Before you say, “But it works,” remember that “working” from a user perspective does not mean there are not serious negative ramifications for continued use of an outdated technology. For example, I can still send messages using paper and postal mail, but it is much more efficient to use e-mail. And as the years pass and improvements in technology continue to pile up, the performance gap between old and new technology grows exponentially. Welcome to Moore’s law.

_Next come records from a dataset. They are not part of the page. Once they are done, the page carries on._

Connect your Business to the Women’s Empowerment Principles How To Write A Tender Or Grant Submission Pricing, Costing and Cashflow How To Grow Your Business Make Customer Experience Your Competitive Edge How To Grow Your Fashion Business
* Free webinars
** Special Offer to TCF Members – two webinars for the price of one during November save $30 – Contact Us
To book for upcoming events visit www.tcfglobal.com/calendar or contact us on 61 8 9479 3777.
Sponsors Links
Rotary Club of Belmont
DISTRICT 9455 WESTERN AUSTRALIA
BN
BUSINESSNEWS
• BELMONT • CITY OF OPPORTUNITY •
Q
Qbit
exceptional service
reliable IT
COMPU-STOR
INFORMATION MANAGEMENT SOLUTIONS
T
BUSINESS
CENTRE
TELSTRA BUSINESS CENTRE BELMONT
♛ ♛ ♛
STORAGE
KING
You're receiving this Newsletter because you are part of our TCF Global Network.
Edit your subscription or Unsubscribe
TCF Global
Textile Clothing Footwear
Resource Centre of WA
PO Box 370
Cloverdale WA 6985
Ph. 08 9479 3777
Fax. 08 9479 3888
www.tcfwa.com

An even more egregious example is the Veterans Affairs Department’s Veterans Health Information System and Technology Architecture for EHR. VA is pushing this as the future of EHRs, but it is built upon a prerelational database, pre-object-oriented, 1960s-era programming language called the Massachusetts General Hospital Utility Multi-Programming System. If you examine the Wikipedia page on MUMPS, you will see a sample program that is in violation of almost every modern best practice for programming. I am flabbergasted — a 1960s programming language as the future of health care. Wow.
And let’s briefly examine the issues around transparency. Why are HHS datasets on the department’s own website instead of Data.gov? That defeats the purpose of having Data.gov. And HHS has selected a set of standards that the public does not have access to because HL7 charges to view its standards. Why not select a standard such as openEHR that is free to the public? HL7 also has been criticized by Barry Smith, whom I have worked with and respect. Data standards for something that will affect every recipient of medical care should be available for public review.
Frankly, I think an EHR train wreck is possible unless HHS gets serious about tackling these issues. I readily admit that I am still a novice in this domain and am happy to be proven wrong on these issues. Of course, there is really only one way to find out — let’s see the road map to replace outdated technologies — and, more important, show us the data standards.